Scissors make films: Lotte Reiniger on creating her magical animations
In this piece from our Spring 1936 issue, Lotte Reiniger, the great German pioneer of silhouette animation, explains how she makes her magical films from paper and card.
Scissors play a very important part in the business of making films, and if it were not for the editor’s merciful use of them, the audiences in the picture theatres would have a tiring time indeed.
But you all know this by bitter experience, so I will not bore you by telling you again that cutting is one of the most essential parts of film work. What I wish to do is to describe to you my own little habit of producing films with scissor cuts made of paper. The editor of Sight and Sound thought that this would be of interest to readers, and so I will tell you my experience – and may it be a warning for everyone!

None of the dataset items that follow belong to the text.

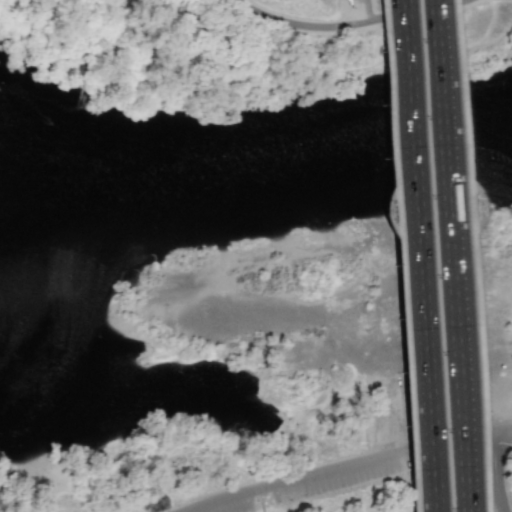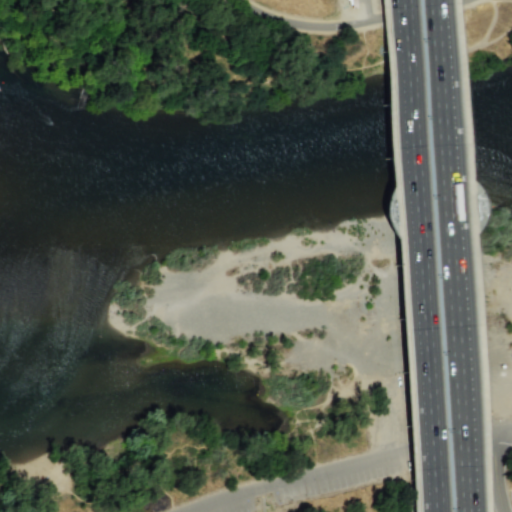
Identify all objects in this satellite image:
road: (367, 11)
road: (347, 27)
river: (257, 211)
road: (420, 255)
road: (400, 256)
road: (443, 256)
road: (471, 256)
road: (507, 429)
road: (345, 468)
road: (495, 471)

I will attempt to answer the two questions which I am nearly always asked by people who watch me making the silhouettes. Firstly: How on earth did you get the idea? And, secondly: How do they move, and why are your hands not seen on the screen?
Lotte Reiniger: The Fairy Tale Films are available from the BFI on DVD, and The Adventures of Prince Achmed on dual-format Blu-ray and DVD.
Five of her films are also available to rent on BFI Player, alongside the documentary Lotte Reiniger’s Art.
The answer to the first is to be found in the short and simple history of my own life. I never had the feeling that my silhouette cutting was an idea. It so happened that I could always do it quite easily, as you will see from what follows.
I could cut out silhouettes almost as soon as I could manage to hold a pair of scissors. I could paint, too, and read and recite; but these things did not surprise anyone very much. But everybody was astonished about the scissor cuts, which seemed a more unusual accomplishment. The silhouettes were very much praised, and I cut out silhouettes for all the birthdays in the family. Did anyone warn me as to where this path would lead? Not in the least; I was encouraged to continue.
Now I was very fond of the theatre and acting. But performing plays in a small flat made rather a confusion, so it was a great relief to all when I began to use my silhouettes for my play-acting, constructing a little shadow theatre in which to stage Shakespeare. There was peace for a short time; then came the film. I had refused to learn a profession, and I now had one desire – to make films at all costs.
This was a problem, but the fairies must have pitied me and helped me. At this time, Paul Wegener, a great actor and artist, was in Berlin. He produced a number of beautiful and unusual films, and his ambition was to utilise to the full the possibilities of the camera for the development of the film. His films The Student of Prague, The Golem and many others were a guiding star for many artists in film production whose names have now become famous.
Wegener saw me cutting silhouettes behind the stage in Reinhardt’s theatre, and he became interested. He liked my silhouettes; he thought they showed a rare sense of movement. He therefore introduced me to a group of young artists who had started a new trick film studio. Here I first began to photograph my silhouette figures, just as drawings are photographed for the cartoon film, and I was successful in making a film with my shadow figures.
This was in 1919, and the work was so interesting that from that time I have rarely done anything else. In the meantime I married one of the artists, and we started working together, as we have continued to do till the present time. That is my story.
And now the second question: how do the figures move? The technique of this type of film is very simple. As with cartoon drawings, the silhouette films are photographed movement by movement. But instead of using drawings, silhouette marionettes are used. These marionettes are cut out of black cardboard and thin lead, every limb being cut separately and joined with wire hinges.
A study of natural movement is very important, so that the little figures appear to move just as men and women and animals do. But this is not a technical problem. The backgrounds for the characters are cut out with scissors as well, and designed to give a unified style to the whole picture. They are cut from layers of transparent paper.
When the story is ready, the music chosen, and the sound track recorded, then the work for the picture itself begins. Figures and backgrounds are laid out on a glass table. A strong light from underneath makes the wire hinges, etc., disappear and throws up the black figures in relief, while the background appears as a more or less fantastic landscape in keeping with the story.
The camera hangs above this table, looking down at the picture arranged below. By means of a wire contrivance the film in the camera can be moved one frame at a time. After the first photograph, the figures are moved into their next position, and the whole photographed again. And so on.
The important thing at this stage is to know how much to move the figures so that a lifelike effect may be obtained when the film is run through.
The synchronisation between sight and sound is secured by carefully measuring the sound track, and preparing a very exactly worked out scenario, in which the number of shots are calculated according to the musical value. These calculations are the basis for the picture which is then painstakingly photographed.
There remains a good deal to say about the artistic problems of this type of film, about its future and about its value. But I am content to leave these matters to those people whose profession it is to bother about such problems.
I feel that I do better to concentrate on making the films – and on making as many as my good luck allows. Each new film raises new problems and questions, and I can only hope to live long enough to do justice to them all.